By Mike Woitalla
Against a team that lost its last two games by a combined score of 12-1, the USA managed a 0-0 tie. Jurgen Klinsmann’s men didn’t even come close to hitting the net against Canada, which Honduras knocked out of World Cup qualifying with an 8-1 win last October.
Honduras is the U.S. opponent next week when the final round of qualifying for the World Cup 2014 begins. Tuesday’s game was supposed to reveal which 6-8 players would join the foreign-based U.S. regulars for the showdown in San Pedro Sula. Whoever they end up being, it’s difficult to imagine they’ll add much of a boost based on the dismal display in Houston.
Equally puzzling is why a squad that spent three weeks preparing for this game could deliver such a dreadful performance.
A DRIBBLING PROBLEM. The Americans pretty much kept the ball to themselves as the Canadians packed their defense, obviously hoping to avoid yet another rout. But this possession broke down when they got close to the goal. The obvious problem was that while the midfield – with Graham Zusi, Brad Evans, Kyle Beckerman and Brad Davis, to start – could string passes together, nobody seemed able to beat opponents one-on-one. Needed was some dribbling to penetrate and disrupt the bunkering Canadians.
NO KLINSI LOVE FOR WONDO. Doesn’t a player who tied the MLS season scoring record with 27 goals last season deserve more than 45 minutes to prove himself? Chris Wondolowski, MLS’s top scorer the last three years, was pulled at halftime in a tactical switch. Before that he got little service, but he was part of the only impressive sequence when he combined nicely with Davis for a long-range shot, tried a hopeful over-head kick, and did his best with a half-chance off a low cross.
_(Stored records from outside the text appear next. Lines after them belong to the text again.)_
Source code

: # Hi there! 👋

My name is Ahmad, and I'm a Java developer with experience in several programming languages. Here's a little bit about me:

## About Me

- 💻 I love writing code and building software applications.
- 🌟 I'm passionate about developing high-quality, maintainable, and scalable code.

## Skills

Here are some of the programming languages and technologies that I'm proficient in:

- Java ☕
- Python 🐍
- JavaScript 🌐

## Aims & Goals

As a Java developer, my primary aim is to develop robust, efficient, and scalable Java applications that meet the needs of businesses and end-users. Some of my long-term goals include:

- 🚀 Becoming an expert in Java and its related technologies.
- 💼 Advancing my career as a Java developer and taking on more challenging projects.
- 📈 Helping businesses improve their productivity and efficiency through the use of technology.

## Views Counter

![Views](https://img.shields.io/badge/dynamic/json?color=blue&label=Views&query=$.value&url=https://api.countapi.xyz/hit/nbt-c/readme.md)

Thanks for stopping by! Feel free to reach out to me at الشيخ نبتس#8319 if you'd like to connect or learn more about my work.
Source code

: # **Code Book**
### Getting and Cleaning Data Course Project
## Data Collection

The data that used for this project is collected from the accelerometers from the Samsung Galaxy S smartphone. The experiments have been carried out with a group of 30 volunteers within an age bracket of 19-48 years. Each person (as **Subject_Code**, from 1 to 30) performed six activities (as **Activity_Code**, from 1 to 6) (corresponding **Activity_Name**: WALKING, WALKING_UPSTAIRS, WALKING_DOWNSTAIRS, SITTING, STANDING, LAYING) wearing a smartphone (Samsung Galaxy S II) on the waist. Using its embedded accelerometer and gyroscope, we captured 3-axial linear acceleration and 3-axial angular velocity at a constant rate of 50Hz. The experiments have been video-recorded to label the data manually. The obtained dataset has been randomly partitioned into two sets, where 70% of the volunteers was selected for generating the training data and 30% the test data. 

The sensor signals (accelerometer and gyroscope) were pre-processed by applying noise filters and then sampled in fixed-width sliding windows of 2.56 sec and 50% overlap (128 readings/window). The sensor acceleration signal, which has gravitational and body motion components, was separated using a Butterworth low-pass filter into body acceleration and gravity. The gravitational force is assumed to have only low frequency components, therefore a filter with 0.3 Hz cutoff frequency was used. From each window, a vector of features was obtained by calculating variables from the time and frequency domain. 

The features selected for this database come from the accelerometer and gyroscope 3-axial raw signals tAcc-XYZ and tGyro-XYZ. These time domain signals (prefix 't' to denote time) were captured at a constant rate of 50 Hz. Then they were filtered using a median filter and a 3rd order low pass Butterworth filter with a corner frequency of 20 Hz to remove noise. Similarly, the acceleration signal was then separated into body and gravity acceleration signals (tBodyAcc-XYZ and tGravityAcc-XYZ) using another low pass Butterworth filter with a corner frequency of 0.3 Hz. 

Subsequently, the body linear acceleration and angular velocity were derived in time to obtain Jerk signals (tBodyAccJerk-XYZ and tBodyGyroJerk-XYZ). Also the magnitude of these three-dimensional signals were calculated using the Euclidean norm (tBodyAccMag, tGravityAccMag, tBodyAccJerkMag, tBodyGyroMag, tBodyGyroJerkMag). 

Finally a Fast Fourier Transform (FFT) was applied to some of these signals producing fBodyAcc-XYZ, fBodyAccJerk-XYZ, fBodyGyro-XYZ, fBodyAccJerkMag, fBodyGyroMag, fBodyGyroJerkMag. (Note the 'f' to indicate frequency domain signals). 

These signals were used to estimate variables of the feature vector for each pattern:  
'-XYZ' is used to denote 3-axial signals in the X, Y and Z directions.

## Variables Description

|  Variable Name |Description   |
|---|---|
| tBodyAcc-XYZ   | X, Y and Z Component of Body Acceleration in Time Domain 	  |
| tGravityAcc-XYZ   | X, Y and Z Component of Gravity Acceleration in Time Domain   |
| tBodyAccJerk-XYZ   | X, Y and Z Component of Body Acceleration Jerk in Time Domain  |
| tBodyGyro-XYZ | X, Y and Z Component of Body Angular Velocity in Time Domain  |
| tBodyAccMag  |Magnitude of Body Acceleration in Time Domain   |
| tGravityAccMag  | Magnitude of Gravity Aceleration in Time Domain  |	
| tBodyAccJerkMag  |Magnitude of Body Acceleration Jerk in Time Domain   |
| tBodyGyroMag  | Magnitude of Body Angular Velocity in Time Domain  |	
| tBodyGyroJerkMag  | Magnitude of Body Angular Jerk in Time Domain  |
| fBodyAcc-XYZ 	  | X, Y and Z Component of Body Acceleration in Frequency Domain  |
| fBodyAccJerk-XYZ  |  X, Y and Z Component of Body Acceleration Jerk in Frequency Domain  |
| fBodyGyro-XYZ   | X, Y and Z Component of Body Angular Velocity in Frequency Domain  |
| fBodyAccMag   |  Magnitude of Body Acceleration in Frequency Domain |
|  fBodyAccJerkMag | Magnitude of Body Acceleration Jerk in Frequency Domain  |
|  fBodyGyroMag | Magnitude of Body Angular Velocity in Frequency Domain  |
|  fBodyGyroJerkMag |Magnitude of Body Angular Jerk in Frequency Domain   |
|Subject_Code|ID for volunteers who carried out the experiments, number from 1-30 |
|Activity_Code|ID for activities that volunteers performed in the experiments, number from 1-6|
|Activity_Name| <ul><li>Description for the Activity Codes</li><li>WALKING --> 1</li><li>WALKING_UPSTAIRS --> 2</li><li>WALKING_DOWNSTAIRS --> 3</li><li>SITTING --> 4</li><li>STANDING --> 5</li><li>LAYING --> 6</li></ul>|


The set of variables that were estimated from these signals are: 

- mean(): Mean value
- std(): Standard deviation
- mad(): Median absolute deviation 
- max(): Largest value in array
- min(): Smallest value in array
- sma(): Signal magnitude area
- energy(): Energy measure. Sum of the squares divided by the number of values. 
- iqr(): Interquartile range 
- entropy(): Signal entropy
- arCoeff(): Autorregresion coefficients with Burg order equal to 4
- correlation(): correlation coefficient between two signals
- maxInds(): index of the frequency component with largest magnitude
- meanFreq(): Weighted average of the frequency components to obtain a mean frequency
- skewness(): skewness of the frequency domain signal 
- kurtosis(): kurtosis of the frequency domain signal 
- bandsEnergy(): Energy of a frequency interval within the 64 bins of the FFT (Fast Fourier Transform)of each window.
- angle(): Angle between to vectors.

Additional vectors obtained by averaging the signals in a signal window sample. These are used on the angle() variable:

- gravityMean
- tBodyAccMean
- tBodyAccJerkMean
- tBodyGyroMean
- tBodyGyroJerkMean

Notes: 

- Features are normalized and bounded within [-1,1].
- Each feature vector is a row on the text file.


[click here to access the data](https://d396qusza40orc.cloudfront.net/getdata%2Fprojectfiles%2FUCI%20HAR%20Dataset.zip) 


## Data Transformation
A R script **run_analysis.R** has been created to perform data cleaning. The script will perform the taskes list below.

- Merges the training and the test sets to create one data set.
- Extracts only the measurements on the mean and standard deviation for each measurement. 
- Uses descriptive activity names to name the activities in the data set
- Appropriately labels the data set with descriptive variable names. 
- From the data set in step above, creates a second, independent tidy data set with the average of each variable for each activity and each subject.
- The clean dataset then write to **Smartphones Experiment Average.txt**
Joshua Gatt replaced Wondolowski, who’s still looking for his first U.S. goal, and hardly troubled the Canadians.
VERDICT ON DEFENDERS INCONCLUSIVE. Depth is needed on the U.S. backline, so watched closely were, from right to left, Tony Beltran, Matt Besler, Omar Gonzalez and Justin Morrow. But since the Canadians didn’t attack, we learned nothing -- but wondered why we didn’t see them join the offense much more. Presumably their potential was assessed during that three-week, two-a-day training camp. The camp during which Klinsmann failed to produce a team able to beat an opponent that four days ago lost, 4-0, to Denmark.